As I stood there studying CITY TV’s looped footage of the scene at the NFA, however—first engulfed in flames, then sodden, black and smoking, and eventually hollowed like a scooped-out gourd made from melted glass and heat-bent steel—all I could see was what they weren’t showing: Jan Mattheuis’s blistered corpse under a sheet, or shoved in a body-bag; Mrs. Whitcomb’s life’s work as a filmmaker wiped away like ash. Twelve thousand dollars’ worth of grant money I’d already spent at least five of developing a documentary whose subject matter would now be even more difficult to “prove” than before—and how the hell I was going to pay that back, if the government decided to demand it after whatever enquiry was to follow, I simply did not know. Et cetera, et cetera.

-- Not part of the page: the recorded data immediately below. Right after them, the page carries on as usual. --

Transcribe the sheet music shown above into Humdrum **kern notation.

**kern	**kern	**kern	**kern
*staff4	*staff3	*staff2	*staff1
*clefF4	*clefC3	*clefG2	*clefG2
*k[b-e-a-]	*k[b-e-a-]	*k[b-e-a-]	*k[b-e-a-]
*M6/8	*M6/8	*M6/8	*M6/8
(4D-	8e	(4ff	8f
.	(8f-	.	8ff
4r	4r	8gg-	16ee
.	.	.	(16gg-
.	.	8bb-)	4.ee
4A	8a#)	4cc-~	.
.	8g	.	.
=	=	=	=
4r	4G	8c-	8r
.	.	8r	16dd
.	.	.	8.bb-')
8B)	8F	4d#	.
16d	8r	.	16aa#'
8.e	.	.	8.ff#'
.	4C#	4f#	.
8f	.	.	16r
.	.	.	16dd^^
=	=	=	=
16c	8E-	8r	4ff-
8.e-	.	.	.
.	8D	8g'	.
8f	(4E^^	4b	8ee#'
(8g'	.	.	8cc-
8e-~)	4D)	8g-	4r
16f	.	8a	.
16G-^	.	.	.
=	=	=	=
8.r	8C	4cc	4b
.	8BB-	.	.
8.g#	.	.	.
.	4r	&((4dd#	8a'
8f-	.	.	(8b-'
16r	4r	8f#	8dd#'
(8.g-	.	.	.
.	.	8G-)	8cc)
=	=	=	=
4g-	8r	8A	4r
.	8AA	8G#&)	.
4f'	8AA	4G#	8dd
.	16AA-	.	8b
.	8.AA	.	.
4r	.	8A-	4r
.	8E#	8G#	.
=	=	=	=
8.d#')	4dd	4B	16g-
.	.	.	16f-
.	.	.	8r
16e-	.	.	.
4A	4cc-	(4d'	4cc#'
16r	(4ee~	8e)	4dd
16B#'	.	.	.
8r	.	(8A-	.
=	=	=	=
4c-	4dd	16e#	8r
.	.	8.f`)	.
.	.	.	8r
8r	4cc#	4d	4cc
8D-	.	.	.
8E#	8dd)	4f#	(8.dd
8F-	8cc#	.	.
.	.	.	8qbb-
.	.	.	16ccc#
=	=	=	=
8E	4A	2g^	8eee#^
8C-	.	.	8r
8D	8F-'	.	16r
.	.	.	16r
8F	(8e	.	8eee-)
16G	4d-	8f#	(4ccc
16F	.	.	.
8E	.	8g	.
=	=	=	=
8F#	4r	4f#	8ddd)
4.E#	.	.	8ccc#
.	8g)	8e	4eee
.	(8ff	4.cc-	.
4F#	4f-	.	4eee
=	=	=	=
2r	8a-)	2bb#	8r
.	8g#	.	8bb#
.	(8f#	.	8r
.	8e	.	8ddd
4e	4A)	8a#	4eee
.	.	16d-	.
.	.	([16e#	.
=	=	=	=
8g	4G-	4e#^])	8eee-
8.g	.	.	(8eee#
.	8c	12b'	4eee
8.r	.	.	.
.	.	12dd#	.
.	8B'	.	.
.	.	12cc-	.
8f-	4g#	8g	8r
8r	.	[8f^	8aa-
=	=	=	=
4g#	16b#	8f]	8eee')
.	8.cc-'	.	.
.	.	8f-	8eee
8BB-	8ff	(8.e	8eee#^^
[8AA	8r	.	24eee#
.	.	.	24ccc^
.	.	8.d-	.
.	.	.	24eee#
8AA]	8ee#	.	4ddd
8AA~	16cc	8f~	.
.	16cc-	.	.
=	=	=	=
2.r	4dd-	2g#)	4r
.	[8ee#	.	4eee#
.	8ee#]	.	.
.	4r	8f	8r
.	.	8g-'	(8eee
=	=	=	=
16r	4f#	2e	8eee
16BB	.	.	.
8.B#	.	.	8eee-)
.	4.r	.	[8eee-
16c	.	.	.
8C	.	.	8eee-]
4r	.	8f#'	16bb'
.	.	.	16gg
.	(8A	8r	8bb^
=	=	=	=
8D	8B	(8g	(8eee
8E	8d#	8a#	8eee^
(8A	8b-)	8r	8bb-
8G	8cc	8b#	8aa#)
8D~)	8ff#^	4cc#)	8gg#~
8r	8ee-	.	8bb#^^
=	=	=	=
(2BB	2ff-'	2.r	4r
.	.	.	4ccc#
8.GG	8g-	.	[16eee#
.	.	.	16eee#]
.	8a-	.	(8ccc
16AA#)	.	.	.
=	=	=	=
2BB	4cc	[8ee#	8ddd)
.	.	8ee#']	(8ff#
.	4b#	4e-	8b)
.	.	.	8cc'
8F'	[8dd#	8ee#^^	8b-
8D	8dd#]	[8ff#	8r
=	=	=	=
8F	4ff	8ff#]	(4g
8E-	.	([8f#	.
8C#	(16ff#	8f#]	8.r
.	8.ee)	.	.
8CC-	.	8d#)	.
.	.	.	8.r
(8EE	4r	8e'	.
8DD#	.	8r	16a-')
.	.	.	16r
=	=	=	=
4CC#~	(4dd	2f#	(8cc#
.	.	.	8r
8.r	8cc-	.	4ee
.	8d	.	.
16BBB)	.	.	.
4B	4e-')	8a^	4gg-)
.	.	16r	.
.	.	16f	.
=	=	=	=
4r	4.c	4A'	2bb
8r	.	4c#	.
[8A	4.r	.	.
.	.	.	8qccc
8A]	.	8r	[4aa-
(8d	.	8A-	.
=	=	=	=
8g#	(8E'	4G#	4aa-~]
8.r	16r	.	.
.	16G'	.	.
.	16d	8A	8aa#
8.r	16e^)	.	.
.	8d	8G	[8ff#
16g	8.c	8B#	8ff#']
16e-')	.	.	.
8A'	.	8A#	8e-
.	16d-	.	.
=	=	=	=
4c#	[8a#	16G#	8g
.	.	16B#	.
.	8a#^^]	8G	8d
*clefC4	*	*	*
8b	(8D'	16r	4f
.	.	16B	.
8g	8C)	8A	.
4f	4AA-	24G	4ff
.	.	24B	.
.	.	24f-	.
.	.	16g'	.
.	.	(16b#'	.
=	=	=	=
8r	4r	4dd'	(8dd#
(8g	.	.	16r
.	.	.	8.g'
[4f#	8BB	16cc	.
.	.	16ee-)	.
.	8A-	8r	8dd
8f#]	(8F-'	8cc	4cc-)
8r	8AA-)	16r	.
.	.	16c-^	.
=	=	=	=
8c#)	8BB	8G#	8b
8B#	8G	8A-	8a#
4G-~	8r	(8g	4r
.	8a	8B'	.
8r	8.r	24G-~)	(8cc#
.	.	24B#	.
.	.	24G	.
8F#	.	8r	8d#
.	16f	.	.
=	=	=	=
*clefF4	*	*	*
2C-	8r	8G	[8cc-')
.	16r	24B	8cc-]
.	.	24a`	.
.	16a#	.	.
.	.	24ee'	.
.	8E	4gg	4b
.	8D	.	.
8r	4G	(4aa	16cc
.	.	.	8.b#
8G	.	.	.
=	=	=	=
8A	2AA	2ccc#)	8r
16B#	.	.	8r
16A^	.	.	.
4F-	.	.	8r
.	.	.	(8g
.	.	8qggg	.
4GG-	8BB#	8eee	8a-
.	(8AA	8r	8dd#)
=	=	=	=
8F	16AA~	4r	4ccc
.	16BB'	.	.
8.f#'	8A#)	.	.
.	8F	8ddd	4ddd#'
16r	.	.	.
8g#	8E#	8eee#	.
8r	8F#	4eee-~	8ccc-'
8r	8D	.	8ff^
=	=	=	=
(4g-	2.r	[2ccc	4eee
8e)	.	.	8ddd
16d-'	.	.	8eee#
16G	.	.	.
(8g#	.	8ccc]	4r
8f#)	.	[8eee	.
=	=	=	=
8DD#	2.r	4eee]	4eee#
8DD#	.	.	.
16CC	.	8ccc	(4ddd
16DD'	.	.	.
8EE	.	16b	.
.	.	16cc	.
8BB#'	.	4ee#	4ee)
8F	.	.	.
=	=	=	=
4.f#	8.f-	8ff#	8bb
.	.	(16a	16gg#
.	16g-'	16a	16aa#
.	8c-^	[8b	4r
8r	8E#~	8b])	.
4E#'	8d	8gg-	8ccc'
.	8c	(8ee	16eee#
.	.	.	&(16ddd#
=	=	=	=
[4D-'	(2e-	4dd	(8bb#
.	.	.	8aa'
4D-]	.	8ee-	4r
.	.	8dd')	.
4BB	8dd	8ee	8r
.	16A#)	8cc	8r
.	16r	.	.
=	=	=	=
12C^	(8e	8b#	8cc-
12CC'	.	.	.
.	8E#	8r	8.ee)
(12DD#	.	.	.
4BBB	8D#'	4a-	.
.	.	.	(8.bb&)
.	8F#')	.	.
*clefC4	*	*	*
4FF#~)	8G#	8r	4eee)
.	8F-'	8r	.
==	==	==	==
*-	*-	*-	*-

Two weeks ago, I’d been high on potential, possibility. I’d gotten into a territorial pissing contest with Wrob over the phone, and then slapped his face with my metaphorical dick long-distance and run away laughing. And sure, within a few more days I’d been convulsing on the glass-house floor listening to my brain sizzle beneath the unbearable weight of Lady Midday’s hot, invisible regard, but much like poor Art Whitcomb, I really hadn’
t known any better, not even then. And none of the weirdness I’d encountered along the way since had really ever challenged that initial sense of elation, of god-touched transfigurative ekstasis, of seeing and being seen . . . right up until the moment I realized I might not end up being the only person who suffered for being reckless and arrogant enough to drag the former Giscelia Wròbl’s long-buried, literally damned art up into the pitiless noontime light, that is.
I could have borne it with equanimity if the only person paying the price was me—because on some level, I’d been expecting to pay a price for something, sooner or later. Knowing on some level that I didn’t deserve any better, and never had; believing, on much the same level, that I probably deserved worse.
When did you figure out you hated yourself, Lois? I wondered yet again. Or better still, and far more relevantly, in context . . . when was it you started thinking you were essentially unlovable, even by yourself?
I mean, what the hell kind of person can’t even manage to be their own friend, for Christ’s sake?